**WORK INSTRUCTIONS**
In the listing, find every line that has the string "Overview" and copy it.

**PROVIDED DATA**
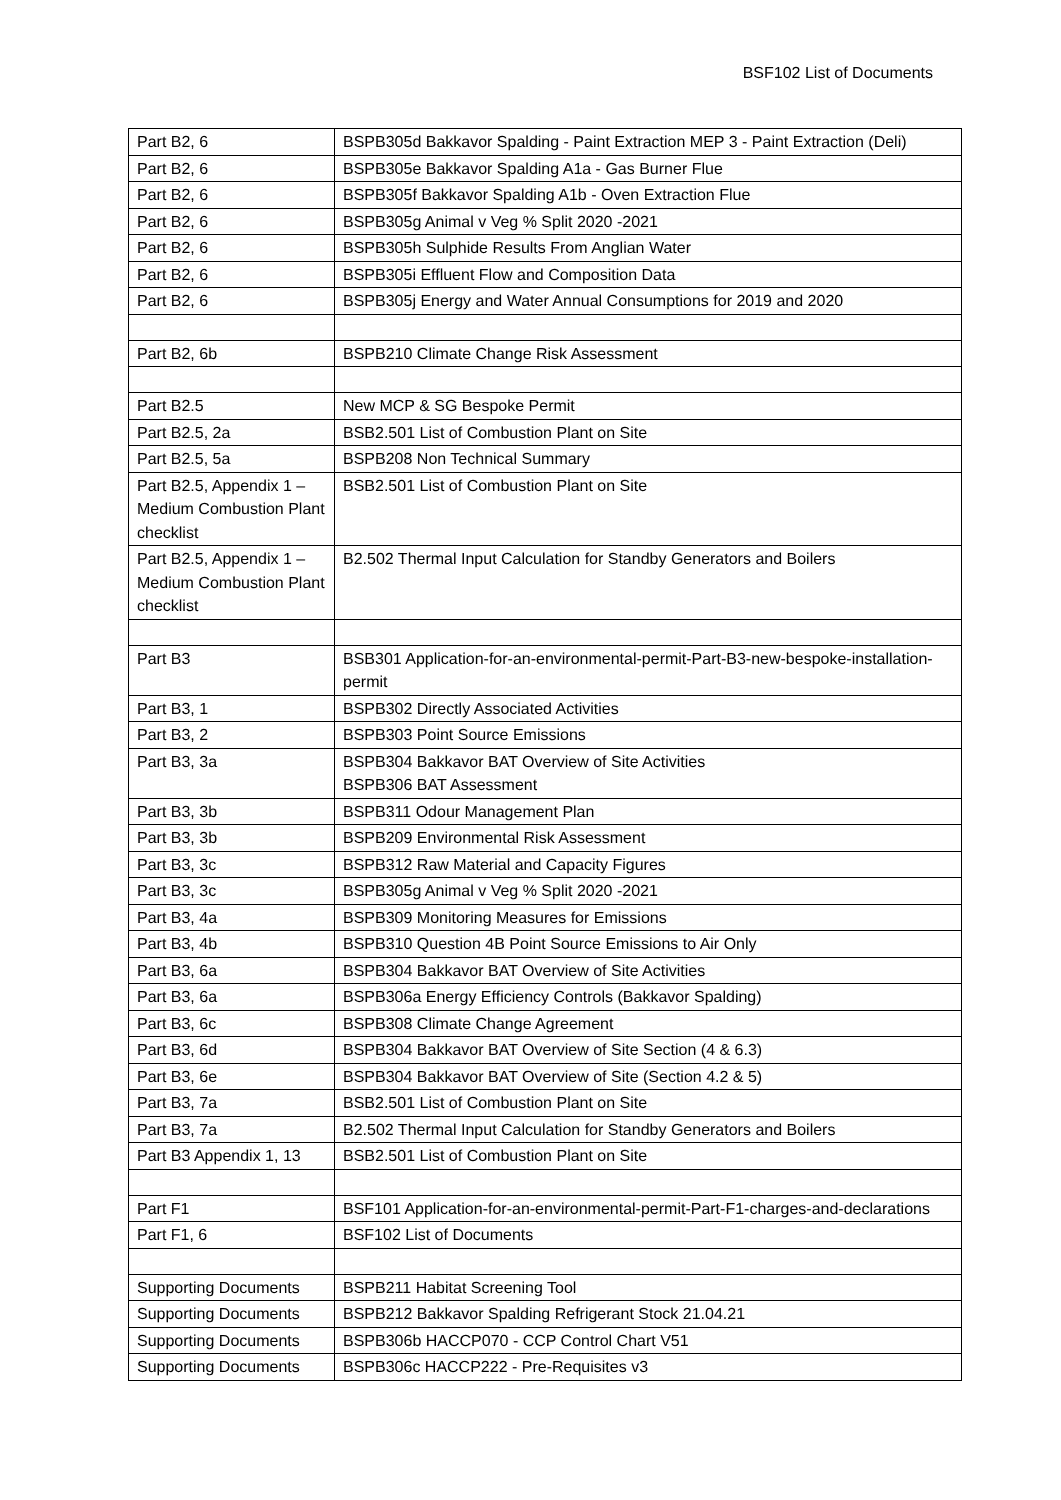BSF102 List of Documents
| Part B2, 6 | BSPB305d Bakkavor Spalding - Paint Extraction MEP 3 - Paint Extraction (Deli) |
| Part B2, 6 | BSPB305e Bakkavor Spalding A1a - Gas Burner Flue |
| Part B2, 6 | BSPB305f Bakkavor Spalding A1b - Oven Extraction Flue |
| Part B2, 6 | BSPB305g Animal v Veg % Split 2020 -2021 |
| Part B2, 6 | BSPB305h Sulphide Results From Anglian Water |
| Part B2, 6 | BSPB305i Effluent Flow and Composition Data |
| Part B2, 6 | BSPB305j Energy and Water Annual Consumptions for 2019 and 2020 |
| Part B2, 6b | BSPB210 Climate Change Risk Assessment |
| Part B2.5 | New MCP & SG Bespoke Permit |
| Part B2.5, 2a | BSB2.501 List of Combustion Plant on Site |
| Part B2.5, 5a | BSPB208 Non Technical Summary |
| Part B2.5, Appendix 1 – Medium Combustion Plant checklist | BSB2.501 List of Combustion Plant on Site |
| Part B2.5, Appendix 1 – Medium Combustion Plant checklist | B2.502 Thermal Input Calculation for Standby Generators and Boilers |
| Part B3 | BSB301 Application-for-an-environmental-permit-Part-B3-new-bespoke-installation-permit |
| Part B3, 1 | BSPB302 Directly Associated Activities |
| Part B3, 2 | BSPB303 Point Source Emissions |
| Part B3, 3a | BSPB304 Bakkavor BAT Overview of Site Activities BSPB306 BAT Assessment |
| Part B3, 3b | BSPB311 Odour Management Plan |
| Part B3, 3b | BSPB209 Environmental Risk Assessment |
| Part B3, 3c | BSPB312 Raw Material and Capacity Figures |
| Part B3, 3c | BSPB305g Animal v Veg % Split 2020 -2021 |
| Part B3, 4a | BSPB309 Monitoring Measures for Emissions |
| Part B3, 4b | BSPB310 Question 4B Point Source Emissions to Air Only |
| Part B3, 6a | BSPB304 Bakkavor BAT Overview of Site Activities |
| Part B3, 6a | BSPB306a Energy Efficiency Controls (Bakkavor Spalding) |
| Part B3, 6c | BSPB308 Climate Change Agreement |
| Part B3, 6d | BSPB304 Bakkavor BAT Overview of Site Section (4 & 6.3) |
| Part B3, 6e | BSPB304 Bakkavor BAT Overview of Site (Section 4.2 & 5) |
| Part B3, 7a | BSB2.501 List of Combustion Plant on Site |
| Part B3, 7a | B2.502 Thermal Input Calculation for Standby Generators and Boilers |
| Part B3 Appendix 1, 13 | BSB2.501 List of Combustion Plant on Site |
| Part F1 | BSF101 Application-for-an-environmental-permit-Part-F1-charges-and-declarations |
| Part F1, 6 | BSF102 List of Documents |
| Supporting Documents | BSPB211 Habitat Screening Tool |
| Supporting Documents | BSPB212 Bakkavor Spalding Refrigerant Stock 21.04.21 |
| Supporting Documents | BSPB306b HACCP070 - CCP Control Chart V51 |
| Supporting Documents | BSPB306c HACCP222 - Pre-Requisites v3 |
==
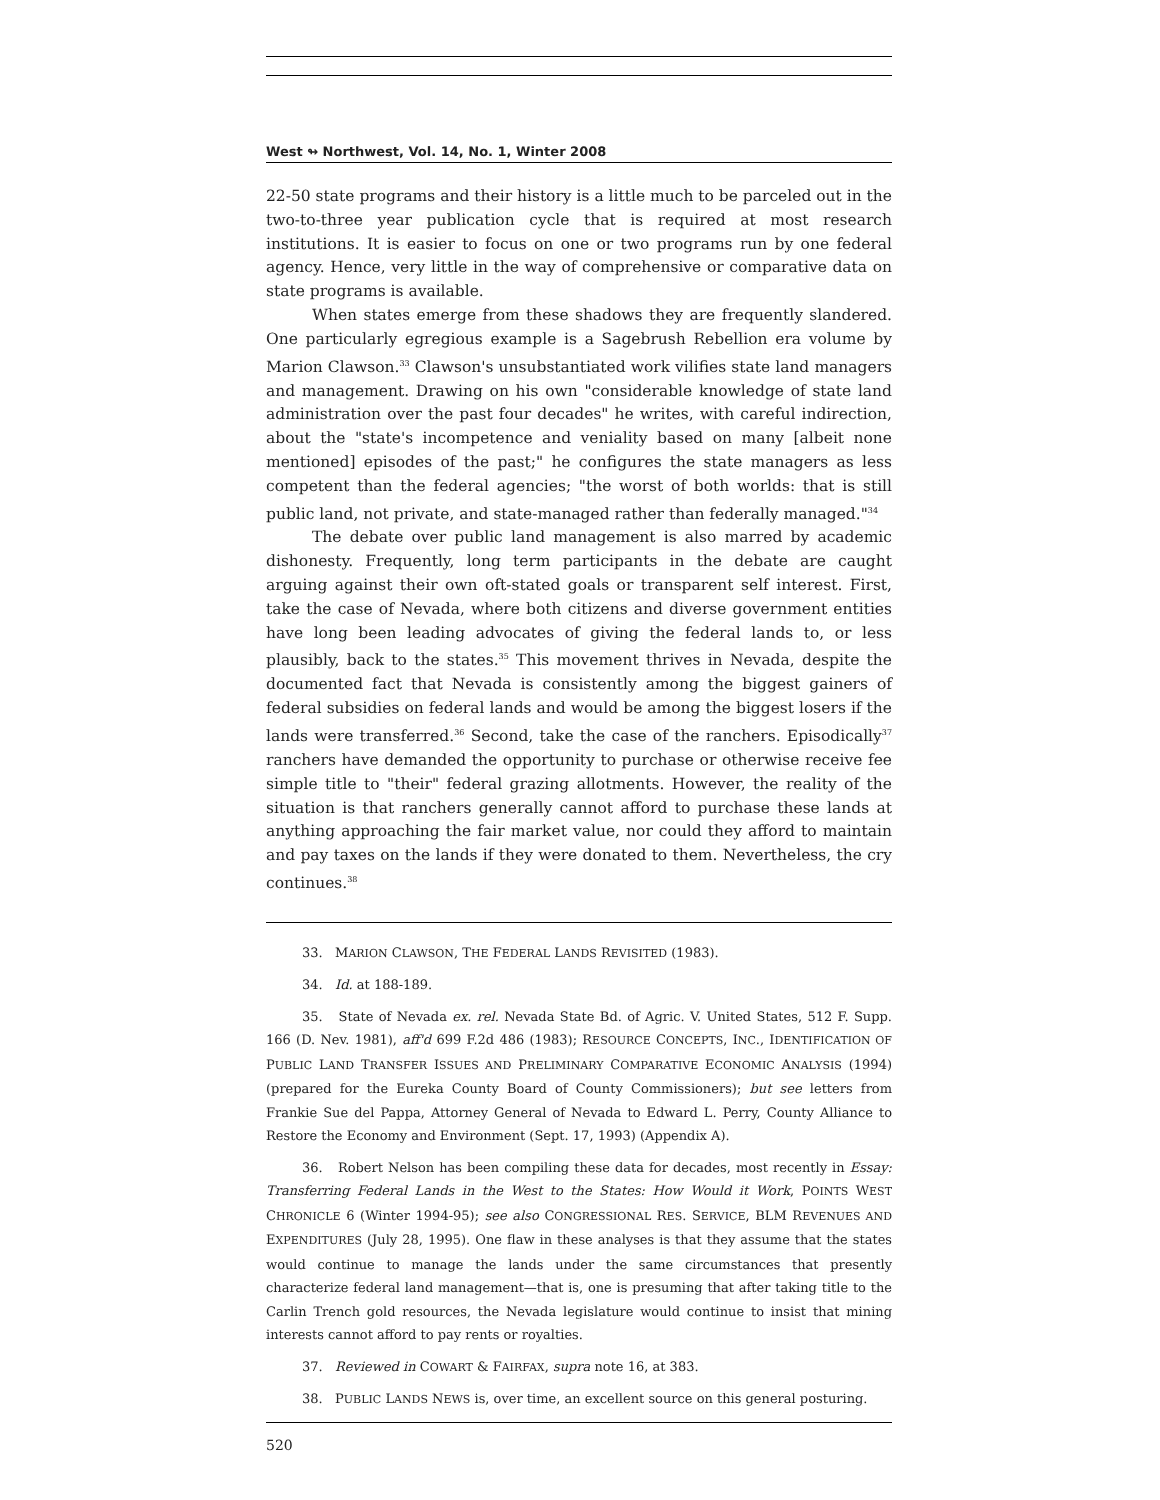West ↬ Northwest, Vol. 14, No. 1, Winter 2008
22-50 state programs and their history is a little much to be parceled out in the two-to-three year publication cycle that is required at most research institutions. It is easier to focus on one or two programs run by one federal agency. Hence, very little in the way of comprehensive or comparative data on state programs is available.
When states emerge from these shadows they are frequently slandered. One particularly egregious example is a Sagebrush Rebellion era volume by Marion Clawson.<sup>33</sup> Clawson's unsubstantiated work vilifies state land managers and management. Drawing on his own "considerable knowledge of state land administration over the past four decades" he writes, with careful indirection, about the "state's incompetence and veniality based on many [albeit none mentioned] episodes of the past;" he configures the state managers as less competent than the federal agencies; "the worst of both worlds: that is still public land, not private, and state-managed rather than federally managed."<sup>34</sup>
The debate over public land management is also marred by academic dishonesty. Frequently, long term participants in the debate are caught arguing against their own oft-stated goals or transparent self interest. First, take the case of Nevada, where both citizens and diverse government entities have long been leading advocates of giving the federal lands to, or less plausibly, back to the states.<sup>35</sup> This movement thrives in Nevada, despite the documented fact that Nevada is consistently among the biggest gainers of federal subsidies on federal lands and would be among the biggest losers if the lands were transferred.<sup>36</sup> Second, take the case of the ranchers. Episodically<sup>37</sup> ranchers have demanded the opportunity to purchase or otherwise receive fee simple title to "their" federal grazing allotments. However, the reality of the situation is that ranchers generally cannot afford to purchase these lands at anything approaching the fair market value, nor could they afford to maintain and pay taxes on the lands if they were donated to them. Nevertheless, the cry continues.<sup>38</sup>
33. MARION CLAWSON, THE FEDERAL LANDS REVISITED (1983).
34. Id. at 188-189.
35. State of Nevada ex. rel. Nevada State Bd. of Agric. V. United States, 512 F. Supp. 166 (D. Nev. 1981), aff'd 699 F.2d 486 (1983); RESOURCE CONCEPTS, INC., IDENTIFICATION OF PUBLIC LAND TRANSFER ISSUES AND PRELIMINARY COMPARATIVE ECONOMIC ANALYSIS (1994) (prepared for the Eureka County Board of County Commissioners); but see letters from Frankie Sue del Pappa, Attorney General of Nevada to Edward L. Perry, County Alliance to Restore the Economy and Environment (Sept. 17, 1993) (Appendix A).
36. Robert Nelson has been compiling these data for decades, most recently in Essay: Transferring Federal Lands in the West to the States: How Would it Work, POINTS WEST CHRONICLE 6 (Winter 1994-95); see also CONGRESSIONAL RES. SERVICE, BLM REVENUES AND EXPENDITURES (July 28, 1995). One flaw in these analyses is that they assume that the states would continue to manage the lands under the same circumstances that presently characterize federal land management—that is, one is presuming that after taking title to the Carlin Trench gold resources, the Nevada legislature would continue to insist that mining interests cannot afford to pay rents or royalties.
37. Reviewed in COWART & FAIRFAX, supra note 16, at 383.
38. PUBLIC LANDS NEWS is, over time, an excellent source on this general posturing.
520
--
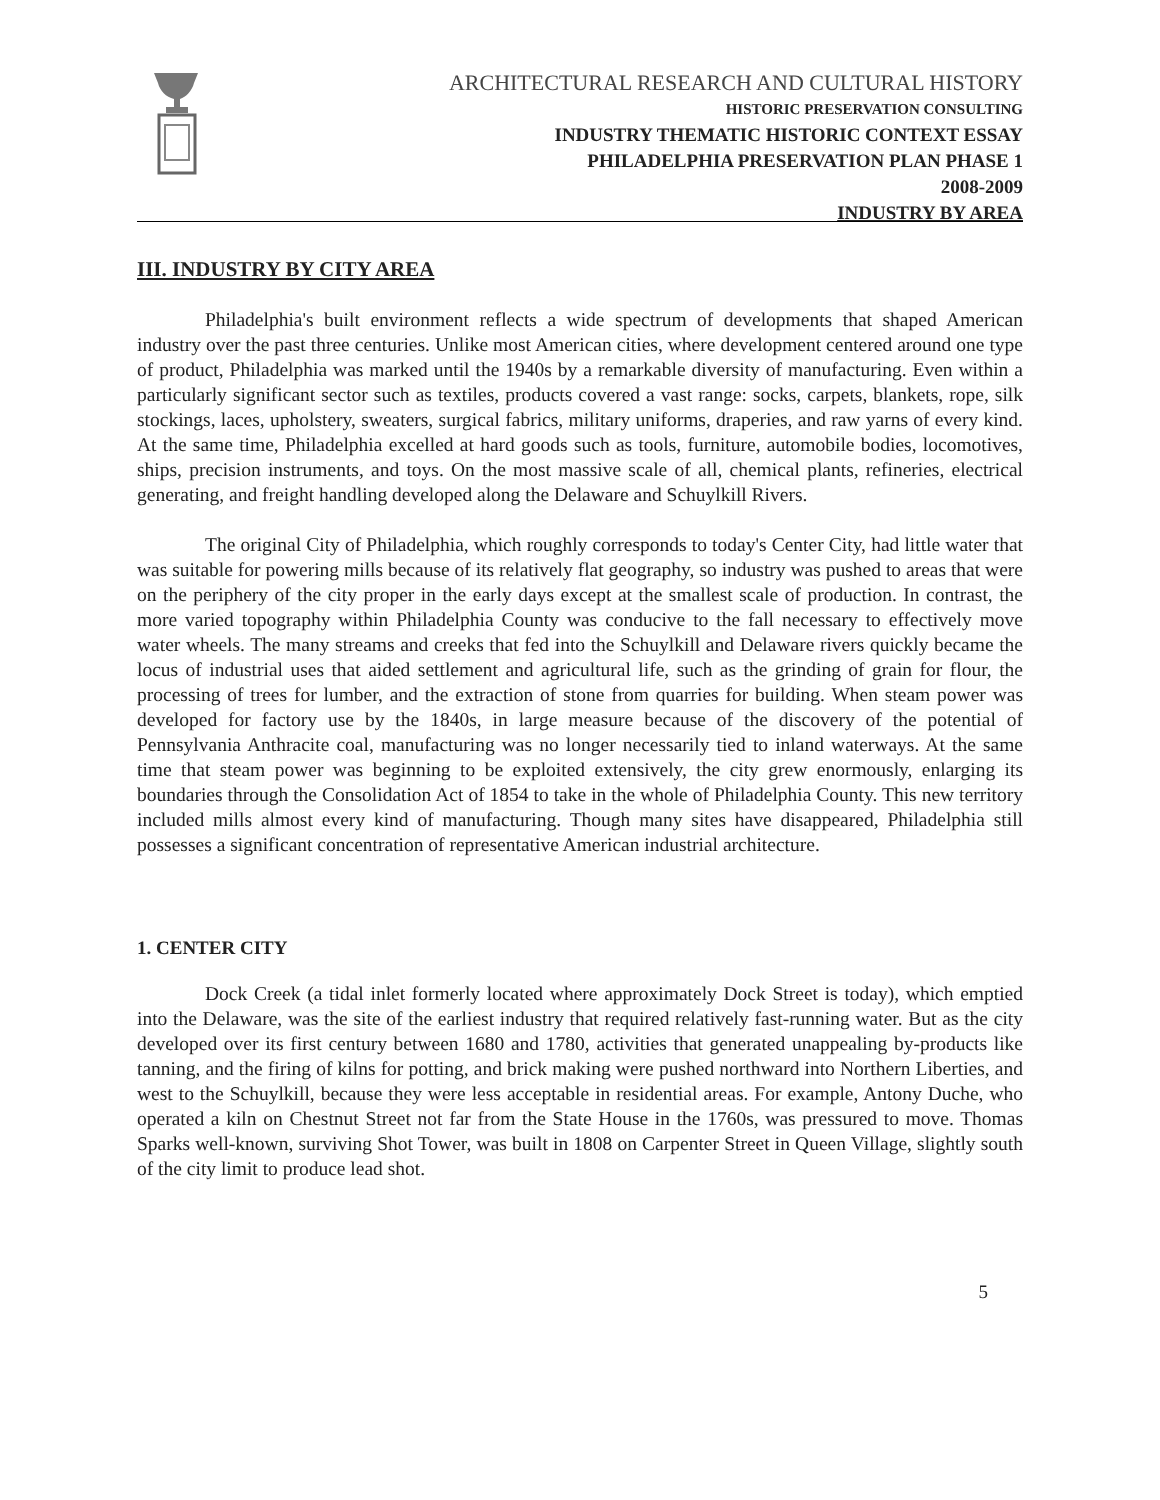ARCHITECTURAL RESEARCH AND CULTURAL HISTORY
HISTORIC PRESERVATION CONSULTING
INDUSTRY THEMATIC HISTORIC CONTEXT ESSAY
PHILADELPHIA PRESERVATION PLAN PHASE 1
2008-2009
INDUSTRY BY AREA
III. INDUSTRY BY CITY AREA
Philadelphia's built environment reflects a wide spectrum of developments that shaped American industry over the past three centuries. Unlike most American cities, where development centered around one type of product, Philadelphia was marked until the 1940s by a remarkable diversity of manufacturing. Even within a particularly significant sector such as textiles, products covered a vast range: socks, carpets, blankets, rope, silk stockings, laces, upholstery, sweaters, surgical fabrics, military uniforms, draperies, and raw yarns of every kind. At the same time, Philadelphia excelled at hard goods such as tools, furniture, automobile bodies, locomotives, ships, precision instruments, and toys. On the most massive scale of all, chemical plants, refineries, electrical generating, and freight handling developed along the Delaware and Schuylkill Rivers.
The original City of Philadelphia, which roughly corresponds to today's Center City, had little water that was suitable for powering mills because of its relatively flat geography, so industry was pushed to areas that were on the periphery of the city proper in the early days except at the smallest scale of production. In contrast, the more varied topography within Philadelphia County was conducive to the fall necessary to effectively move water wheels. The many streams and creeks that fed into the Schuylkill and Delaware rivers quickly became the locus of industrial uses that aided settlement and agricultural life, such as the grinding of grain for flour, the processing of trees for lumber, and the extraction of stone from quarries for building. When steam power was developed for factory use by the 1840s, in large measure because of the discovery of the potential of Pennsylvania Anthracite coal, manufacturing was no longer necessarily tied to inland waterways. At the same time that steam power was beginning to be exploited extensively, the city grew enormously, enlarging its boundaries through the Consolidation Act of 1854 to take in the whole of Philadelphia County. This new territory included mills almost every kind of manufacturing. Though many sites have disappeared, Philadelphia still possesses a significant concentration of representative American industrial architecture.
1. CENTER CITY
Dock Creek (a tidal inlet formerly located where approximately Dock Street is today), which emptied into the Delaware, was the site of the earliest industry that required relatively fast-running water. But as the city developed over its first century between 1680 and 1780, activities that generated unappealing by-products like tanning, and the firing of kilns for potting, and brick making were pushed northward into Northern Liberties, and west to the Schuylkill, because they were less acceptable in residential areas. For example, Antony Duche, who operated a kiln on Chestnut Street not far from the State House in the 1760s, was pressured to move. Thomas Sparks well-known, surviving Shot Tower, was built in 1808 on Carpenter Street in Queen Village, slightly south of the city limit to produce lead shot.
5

**EXERCISE ANSWER**
| Part B3, 3a | BSPB304 Bakkavor BAT Overview of Site Activities BSPB306 BAT Assessment |
| Part B3, 6a | BSPB304 Bakkavor BAT Overview of Site Activities |
| Part B3, 6d | BSPB304 Bakkavor BAT Overview of Site Section (4 & 6.3) |
| Part B3, 6e | BSPB304 Bakkavor BAT Overview of Site (Section 4.2 & 5) |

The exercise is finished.